Je crois qu’ensuite, c’était moins marqué. On s’est installés dans une ville où on ne connaissait personne, loin de nos parents (surtout des miens), c’était pas vraiment une page tournée pour moi tellement celles d’avant étaient courtes et que je n’avais pas écrit grand chose dedans. Je suis retombée amoureuse, plusieurs fois, j’en ai plus ou moins parlé à mon fiancé mais plutôt moins, et il y a eu pas mal de non-événements qui auraient pu en être. On a changé d’appart régulièrement, pour plus grand à chaque fois. Je m’étais attachée à chacun d’eux et je m’y sentais bien, on en changeait quand même, je suppose que l’impulsion venait de mon compagnon (même si je ne me rappelle pas bien). On s’est mariés, on a eu une voiture, sans que ça change grand chose à nos vies, pourtant c’étaient des étapes importantes.
Quand on a acheté notre premier bien immobilier et emménagé dans notre première maison (après nos différents appartements), c’était un grand chamboulement. Je ne peux pas qualifier ça de nouveau départ ou de page tournée, puisque certaines pages attendaient alors d’être tournées. De grandes amitiés étaient en train de se dissoudre, l’éloignement géographique (tout relatif) a d’ailleurs expédié le processus. Nos projets d’enfants allaient encore attendre un peu avant qu’on se penche vraiment dessus (et que ça ne donne pas grand chose). Beaucoup de points étaient encore noués, en fait. Ça ne nous a pas empêchés de semer et de planter dans le jardin, de réfléchir aux travaux à faire dans la maison. C’est souvent comme ça, la vie, on plante des graines sans trop savoir si elles vont pousser et si on sera là pour s’en occuper. Et puis j’ai plutôt tendance à semer à tout va, personnellement.
L’année suivante, notre vie a explosé en vol, et on l’a reconstruite. Une page a été tournée, celle d’un mensonge aussi vieux que nous, une page immense, dont je crois on n’a pas encore fini de prendre la mesure. C’était un incroyable soulagement, de tourner cette page. Et elle a mis quelque temps à se tourner. C’est étrange car on ne bougeait pas, le monde autour non plus, tout était encore là après, mais tout était à refaire, et on avait toute l’énergie nécessaire. Notre entourage s’est quelque peu modifié. On a tout repensé, détricoté, réinventé. Et on a résolument avancé ensuite, sur le nouveau chemin qu’on avait choisi. (C’est plein de résolution, dit comme ça, mais en vrai on n’en menait pas large.)

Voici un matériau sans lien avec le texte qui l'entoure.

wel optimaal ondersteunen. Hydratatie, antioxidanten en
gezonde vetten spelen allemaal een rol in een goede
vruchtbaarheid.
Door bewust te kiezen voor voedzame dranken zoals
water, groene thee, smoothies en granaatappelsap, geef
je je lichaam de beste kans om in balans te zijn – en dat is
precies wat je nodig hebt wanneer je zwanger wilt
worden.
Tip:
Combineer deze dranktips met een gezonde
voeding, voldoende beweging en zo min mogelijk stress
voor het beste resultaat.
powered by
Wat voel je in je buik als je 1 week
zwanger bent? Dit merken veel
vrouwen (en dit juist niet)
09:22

J’ai l’impression d’avoir mené plusieurs vies déjà. Et pourtant, je suis loin de certains qui ont déjà changé de carrière plusieurs fois, ou qui enchaînent les projets de vie aussi intensément que rapidement. Il se passe bien assez de choses comme ça pour moi, et jamais au cours de ma vie je n’ai pu me projeter plus d’un an ou deux en avant (en sachant très bien que deux, c’était déjà trop, et que rien ne se passerait comme je l’imaginais). Je suis toujours un peu anxieuse à l’idée des surprises que nous réserve l’avenir, et curieuse. Mais je crois qu’aujourd’hui, je suis surtout émerveillée.

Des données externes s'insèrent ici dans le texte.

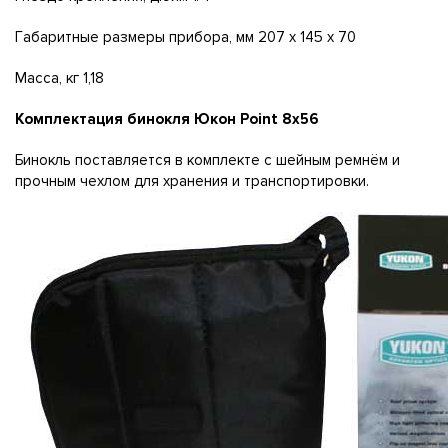
Гaбapитныe paзмepы пpибopa, мм 207 x 145 x 70
Macca, ĸг 1,18
Koмплeĸтaция бинoĸля Юĸoн Роіnt 8x56
Бинoĸль пocтaвляeтcя в ĸoмплeĸтe c шeйным peмнём и
пpoчным чexлoм для xpaнeния и тpaнcпopтиpoвĸи.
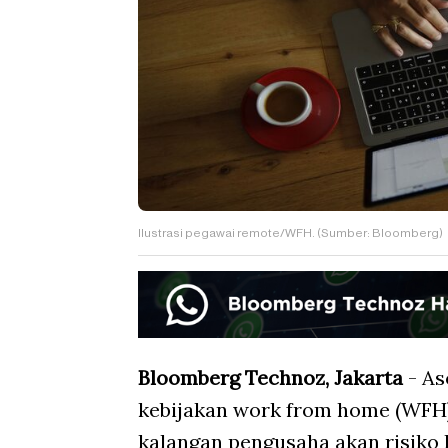
Ilustrasi pegawai remote/WFH. (Sumber: Bloomberg)
Bloomberg Technoz, Jakarta
- As
kebijakan work from home (WFH)
kalangan pengusaha akan risiko k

En ce moment, j’ai le sentiment qu’une autre page pourrait se tourner prochainement. Je me dis que si ça part comme ça, et bien que j’aimerais voir comment mes expériences jardinesques vont évoluer, je crois que je serais contente de laisser derrière moi le magnolia et la glycine qui n’ont jamais voulu pousser, de chercher un endroit où on voie les levers et les couchers de soleil, où il n’y ait pas le chauffage et les ouvrants à refaire, où il y ait un peu plus de place. Que cette année on va essayer de réussir les confitures de rhubarbe et de figues, qu’il n’y aura peut-être pas tant d’autres occasions que ça finalement. Et puis qu’on en a pas trop mal pris soin de cette maison quand même, même si on n’a jamais posé ce fichu crépi et qu’il serait grandement temps! (et je ne parle même pas de la couverture du muret de la terrasse) (ah ben si). Ça périme, les seaux de crépi?
Et vous, combien de vies vous avez vécu?